Apart from the cyclical patterns, climatological factors, such as the Southern Oscillation Index (SOI) and the sea surface temperature anomaly, influence monthly rainfall. The relationship between the SOI and rainfall in Australia has been well known for many years and studied by numerous authors (e.g. Troup, 1965; Quinn and Burt, 1972; Power *et al.*, 1997; Simmonds and Hope, 1997; Chowdhury and Beecham, 2010), among others. Correlation coefficients and linear regression (Power *et al.*, 1997; Simmonds and Hope, 1997; Almeira and Scian, 2006) have been used to understand the relationship between SOI and amount of rainfall. Using the SOI, Stone and Auliciems (1992) constructed five SOI phases which can then be used to study the effect of the SOI on rainfall amounts. The SOI phases have proven useful for studying their effects on rainfall and on different types of cropping in Australia (e.g. Stone and McKeon, 1993; Hammer *et al.*, 1996; Meinke *et al.*, 1996; Stone *et al.*, 1996b; Meinke and Ryley, 1997; Willcocks and Stone, 2000). The NINO 3.4 index is one of the El Niño Southern Oscillation indicators based on sea surface temperature and is related to the monthly rainfall amounts of Australia. Several authors used linear regression analysis to study the effect of NINO 3.4 on the rainfall amounts (Wu and Kirtman, 2007; Everingham and Reason, 2009; Lee *et al.*, 2009). The use of linear regression models is not appropriate for understanding the relationship between the climatological variables and monthly rainfall totals of Australian stations because the rainfall distribution is not normal and the relationship is not approximately linear.

In this paper, Tweedie GLMs will be fitted to understand the effect of the abovementioned climatological variables on monthly rainfall amounts of Australian rainfall stations. First, the simplest model with sine and cosine terms as predictors will be fitted (the base model) as in Hasan and Dunn (2010b). Then one of the three climatological variables (NINO 3.4, SOI and SOI phase) will be added each time to the base model. Thus, in the study, we have four different models (one base model and three models with climatological covariates). The impacts of the climatological variables on monthly rainfall totals after adjusting for the sine and cosine terms will be studied. We then examine the preferred model for each of the 220 Australian stations and identify geographical regions where each climatological variable is superior for modelling monthly rainfall.

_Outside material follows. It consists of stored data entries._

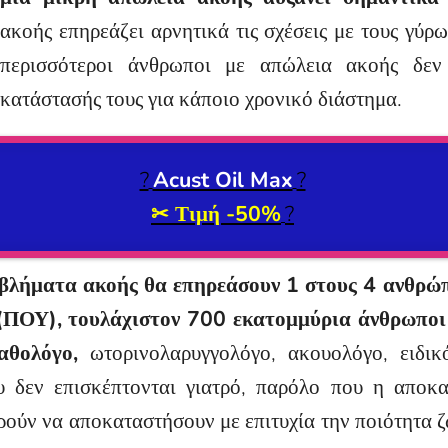
ακοής επηρεάζει αρνητικά τις σχέσεις με τους γύρ
περισσότεροι άνθρωποι με απώλεια ακοής δεν
κατάστασής τους για κάποιο χρονικό διάστημα.
?
Acust Oil Max
?
✂
Τιμή -50%
?
ροβλήματα ακοής θα επηρεάσουν 1 στους 4 ανθρώ
ΠΟΥ), τουλάχιστον 700 εκατομμύρια άνθρωποι θα
αθολόγο,
ωτορινολαρυγγολόγο, ακουολόγο, ειδικ
 δεν επισκέπτονται γιατρό, παρόλο που η αποκα
ούν να αποκαταστήσουν με επιτυχία την ποιότητα ζ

Statistical methods will be used to assess the extent to which each model with a climatological variable improves the base model for modelling monthly rainfall on different regions across Australia. Values of the climatological variables from the previous month (i.e. a lag of one) will be used in the models for one month lead prediction of rainfall. We will also use the features of Tweedie models to simultaneously examine the improvement in predicted mean rainfall and predicted probability of no rainfall using each climatological variable.

We first discuss the data (Section 2), and then introduce the Tweedie distributions and their properties (Section 3). In Section 4, different models, different model comparison criteria, and test statistics are defined, and a detailed interpretation of the results is presented. The concluding comments are in Section 5.